A gross of $51 million dollars throughout its run doesn't make The Hitchhiker's Guide to the Galaxy a major hit. It doesn't matter to me, because if I come to love a movie, that's enough for me. But that relatively minor gross, coupled with some of the gripes I read online about the comparison between the book and the movie, makes me embrace this movie even more. It's mine. I know there may be other fans of it, but it belongs to me.
I have the same feeling with Swing Vote, starring Kevin Costner, and My Blueberry Nights, starring Norah Jones. I love Swing Vote because of my passion for presidential history, and it's interesting to see Kelsey Grammer as the President of the United States. There's an especially affecting scene where Grammer's President Andrew Boone and Kevin Costner's Bud are sitting on lounge chairs, across from Air Force One on the tarmac, and Boone talks quietly about legacy, how he'll eventually leave office, build a library, and Bud will fade back into the crowd. It leads to a moment in the midst of all the craziness of attempting to get Bud's vote (since he's the one whose vote will decide who is the next President of the United States, with Dennis Hopper as the Democratic candidate Donald Greenleaf), in which Boone talks about his uncertainty about all of this with his advisor Marty (Stanley Tucci, continuing to make each role truly different). With that, and Madeline Carroll as Bud's daughter, who votes in his place when a drunk Bud can't make it to the bingo hall to vote, it's no wonder I kept checking the Wal-Mart site for two weeks, waiting for the wonderful news that my copy was ready to be picked up at that Wal-Mart that overlooks Six Flags Magic Mountain, since it wasn't sold in the stores. Every time I watch this, it feels like it's mine. I'm always enamored with the screenplay, impressed at how Kevin Costner still remains one of our most formidable actors, and I love imagining this fictionalized version of our country under a Boone Administration.
My Blueberry Nights reaches into my world. It's low-key, and even though it doesn't get into the Las Vegas pushed by tourism bureaus and newspaper articles and TV ads, that is Las Vegas.
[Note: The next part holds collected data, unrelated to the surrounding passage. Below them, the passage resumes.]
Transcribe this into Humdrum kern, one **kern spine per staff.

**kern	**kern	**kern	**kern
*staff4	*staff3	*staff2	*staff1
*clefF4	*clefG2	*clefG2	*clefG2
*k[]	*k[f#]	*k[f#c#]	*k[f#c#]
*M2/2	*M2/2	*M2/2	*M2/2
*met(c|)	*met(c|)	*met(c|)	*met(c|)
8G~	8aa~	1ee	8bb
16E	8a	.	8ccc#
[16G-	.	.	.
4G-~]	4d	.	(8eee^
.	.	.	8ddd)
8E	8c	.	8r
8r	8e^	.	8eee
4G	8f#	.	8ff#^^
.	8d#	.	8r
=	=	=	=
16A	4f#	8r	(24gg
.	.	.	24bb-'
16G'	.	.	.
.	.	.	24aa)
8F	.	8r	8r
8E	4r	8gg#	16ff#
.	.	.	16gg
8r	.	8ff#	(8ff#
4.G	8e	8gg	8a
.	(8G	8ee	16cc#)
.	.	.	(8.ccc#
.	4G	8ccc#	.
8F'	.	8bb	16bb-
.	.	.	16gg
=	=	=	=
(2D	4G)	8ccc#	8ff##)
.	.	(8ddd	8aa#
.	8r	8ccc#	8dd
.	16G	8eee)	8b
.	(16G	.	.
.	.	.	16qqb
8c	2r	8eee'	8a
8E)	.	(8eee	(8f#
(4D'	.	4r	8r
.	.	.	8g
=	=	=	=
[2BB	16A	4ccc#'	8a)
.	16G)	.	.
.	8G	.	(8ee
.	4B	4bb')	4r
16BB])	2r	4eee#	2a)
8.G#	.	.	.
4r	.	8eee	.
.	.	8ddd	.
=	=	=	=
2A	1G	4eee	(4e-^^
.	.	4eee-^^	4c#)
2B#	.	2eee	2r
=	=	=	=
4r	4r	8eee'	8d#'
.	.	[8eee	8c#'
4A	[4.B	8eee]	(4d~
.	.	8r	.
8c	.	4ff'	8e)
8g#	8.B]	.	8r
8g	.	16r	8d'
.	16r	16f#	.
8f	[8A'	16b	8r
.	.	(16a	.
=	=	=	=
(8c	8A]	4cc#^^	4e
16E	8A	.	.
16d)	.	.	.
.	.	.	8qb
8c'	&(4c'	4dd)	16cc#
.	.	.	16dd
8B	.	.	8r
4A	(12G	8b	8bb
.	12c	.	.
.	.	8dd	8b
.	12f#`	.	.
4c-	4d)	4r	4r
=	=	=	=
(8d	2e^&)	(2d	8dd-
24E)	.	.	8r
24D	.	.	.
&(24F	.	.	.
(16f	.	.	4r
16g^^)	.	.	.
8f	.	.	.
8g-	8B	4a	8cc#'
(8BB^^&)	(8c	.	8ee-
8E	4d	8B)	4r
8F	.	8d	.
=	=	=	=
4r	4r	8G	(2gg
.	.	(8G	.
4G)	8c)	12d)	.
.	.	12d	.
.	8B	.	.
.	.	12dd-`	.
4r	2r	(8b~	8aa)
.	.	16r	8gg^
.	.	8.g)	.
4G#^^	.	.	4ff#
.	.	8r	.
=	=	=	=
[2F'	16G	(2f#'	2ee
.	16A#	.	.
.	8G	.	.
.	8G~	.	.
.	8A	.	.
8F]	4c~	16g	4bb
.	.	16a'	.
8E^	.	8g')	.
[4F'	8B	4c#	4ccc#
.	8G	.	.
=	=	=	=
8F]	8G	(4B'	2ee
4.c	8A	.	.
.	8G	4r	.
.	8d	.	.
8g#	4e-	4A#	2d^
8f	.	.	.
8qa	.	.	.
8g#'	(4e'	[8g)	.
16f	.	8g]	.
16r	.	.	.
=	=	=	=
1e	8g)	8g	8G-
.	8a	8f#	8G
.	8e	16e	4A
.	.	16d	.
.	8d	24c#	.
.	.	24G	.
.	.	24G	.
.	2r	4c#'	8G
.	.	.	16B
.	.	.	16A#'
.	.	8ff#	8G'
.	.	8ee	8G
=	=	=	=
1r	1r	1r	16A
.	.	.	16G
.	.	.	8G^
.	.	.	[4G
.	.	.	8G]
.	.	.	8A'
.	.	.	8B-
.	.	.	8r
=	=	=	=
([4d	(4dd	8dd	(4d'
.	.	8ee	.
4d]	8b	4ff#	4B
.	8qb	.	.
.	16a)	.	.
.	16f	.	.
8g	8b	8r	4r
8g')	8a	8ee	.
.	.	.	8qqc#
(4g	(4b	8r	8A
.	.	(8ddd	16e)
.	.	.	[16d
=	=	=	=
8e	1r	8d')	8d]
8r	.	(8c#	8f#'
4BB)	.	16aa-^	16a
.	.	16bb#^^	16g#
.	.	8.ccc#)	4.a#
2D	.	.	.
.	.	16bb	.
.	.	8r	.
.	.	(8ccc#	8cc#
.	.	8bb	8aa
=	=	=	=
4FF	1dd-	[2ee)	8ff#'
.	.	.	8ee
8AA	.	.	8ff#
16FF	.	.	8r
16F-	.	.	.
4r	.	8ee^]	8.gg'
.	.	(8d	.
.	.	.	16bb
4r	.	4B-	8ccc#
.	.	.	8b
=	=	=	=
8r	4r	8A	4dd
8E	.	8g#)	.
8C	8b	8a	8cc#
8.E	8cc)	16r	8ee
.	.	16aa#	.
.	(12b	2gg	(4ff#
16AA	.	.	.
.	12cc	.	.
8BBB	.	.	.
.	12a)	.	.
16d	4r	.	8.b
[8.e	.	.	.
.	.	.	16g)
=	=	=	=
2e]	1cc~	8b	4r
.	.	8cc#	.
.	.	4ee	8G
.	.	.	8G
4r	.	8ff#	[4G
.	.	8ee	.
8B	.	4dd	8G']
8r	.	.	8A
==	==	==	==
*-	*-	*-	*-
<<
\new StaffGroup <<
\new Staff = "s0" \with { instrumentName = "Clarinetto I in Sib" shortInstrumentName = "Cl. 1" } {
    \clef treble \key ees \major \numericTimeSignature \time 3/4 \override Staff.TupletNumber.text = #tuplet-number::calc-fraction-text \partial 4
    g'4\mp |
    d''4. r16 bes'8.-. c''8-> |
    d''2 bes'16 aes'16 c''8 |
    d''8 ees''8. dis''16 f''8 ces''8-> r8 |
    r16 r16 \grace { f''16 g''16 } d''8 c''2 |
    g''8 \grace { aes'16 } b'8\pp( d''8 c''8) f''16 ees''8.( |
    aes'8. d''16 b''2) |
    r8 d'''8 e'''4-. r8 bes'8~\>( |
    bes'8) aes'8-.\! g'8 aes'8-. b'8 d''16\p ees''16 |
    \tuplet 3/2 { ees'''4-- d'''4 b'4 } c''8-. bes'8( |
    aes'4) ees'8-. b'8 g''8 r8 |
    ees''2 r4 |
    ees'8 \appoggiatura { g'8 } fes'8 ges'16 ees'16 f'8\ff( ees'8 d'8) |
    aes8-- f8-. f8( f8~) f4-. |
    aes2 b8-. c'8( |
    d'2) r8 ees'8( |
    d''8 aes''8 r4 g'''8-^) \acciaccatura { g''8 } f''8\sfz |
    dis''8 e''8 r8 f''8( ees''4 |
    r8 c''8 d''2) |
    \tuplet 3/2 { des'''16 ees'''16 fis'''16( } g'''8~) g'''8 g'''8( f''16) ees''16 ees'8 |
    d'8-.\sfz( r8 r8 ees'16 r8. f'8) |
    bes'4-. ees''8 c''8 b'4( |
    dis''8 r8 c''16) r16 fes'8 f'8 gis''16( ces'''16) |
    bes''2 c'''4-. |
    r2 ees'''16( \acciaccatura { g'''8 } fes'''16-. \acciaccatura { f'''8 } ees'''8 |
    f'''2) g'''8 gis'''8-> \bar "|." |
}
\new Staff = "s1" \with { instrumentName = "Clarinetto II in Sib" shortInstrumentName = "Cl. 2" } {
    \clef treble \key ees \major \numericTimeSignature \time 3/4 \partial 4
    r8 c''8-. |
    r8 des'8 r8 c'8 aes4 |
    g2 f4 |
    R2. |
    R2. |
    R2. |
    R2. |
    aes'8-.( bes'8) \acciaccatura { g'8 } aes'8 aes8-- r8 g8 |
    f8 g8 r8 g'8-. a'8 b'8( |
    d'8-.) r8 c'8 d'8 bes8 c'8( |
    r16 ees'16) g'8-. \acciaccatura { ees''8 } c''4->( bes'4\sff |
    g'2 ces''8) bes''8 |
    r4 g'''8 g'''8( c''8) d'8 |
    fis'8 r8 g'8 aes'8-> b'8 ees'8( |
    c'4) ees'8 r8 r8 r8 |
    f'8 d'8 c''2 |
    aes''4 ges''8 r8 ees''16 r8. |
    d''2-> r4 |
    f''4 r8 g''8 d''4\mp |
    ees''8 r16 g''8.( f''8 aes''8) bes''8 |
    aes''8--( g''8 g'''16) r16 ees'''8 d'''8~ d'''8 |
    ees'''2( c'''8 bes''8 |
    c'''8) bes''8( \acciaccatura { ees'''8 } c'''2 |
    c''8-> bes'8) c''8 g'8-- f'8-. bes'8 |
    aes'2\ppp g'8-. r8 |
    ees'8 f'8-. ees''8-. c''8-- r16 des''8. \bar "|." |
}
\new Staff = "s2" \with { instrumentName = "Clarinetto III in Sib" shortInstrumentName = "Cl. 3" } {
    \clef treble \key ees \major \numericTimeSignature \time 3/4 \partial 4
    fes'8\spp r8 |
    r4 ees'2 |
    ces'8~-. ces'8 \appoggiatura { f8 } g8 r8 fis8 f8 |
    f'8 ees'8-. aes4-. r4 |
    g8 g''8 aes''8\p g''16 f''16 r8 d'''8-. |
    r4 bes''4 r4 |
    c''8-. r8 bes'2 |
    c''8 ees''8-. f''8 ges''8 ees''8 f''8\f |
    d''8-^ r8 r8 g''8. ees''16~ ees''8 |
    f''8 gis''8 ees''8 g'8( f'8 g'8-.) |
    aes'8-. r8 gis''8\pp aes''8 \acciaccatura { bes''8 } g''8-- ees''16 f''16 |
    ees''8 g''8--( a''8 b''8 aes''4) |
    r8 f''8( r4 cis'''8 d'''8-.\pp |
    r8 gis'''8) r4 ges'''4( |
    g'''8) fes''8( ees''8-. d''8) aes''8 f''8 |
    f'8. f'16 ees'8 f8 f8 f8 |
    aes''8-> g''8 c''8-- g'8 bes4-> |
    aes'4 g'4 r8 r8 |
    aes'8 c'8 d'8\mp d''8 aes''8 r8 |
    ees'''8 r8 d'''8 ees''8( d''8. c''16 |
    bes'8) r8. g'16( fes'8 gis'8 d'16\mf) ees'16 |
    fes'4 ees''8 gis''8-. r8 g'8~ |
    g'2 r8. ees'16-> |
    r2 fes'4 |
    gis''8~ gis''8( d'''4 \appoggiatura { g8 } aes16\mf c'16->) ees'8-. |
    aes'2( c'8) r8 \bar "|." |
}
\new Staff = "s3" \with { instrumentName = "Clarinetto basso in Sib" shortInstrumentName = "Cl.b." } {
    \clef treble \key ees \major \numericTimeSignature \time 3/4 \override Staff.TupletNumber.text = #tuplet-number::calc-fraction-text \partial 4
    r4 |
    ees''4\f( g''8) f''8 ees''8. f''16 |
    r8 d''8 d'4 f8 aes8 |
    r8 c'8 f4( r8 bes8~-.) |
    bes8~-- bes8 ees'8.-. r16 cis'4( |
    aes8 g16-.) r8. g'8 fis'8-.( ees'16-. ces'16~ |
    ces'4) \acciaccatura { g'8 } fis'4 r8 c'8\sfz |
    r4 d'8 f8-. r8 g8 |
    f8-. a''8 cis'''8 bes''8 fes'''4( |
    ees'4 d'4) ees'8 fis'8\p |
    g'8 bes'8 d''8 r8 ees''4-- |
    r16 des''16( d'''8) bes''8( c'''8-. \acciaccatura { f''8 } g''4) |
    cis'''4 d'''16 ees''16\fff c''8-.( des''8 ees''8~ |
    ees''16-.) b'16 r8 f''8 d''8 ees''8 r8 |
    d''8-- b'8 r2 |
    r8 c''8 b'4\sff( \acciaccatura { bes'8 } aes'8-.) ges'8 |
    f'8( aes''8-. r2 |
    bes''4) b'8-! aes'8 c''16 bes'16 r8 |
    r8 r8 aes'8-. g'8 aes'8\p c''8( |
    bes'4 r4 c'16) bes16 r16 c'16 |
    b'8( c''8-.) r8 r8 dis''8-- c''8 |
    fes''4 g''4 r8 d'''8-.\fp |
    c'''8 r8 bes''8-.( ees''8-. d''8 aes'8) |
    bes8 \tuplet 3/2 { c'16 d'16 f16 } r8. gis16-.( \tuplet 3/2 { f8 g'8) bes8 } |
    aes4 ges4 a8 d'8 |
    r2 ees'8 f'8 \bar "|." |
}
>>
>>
The Strip feels like that at times, despite all the lights and the shows and the blackjack tables and the slot machines. Jones and Natalie Portman go nowhere near it, but it does feel that ordinary. It's just another day in Las Vegas. And that's the Las Vegas I love.
My favorite shot, however, involves none of the actors, not those two, nor David Strathairn or Rachel Weisz or Jude Law. Well, not Jude Law in a moment of dialogue, but rather when he sprays the glass case where the pie is kept, and co-writer/director Wong Kar-wai has the camera positioned behind a pane of that glass so it looks blurry, and then it becomes clear again as Law wipes the glass.
What movies do you feel belong to you only?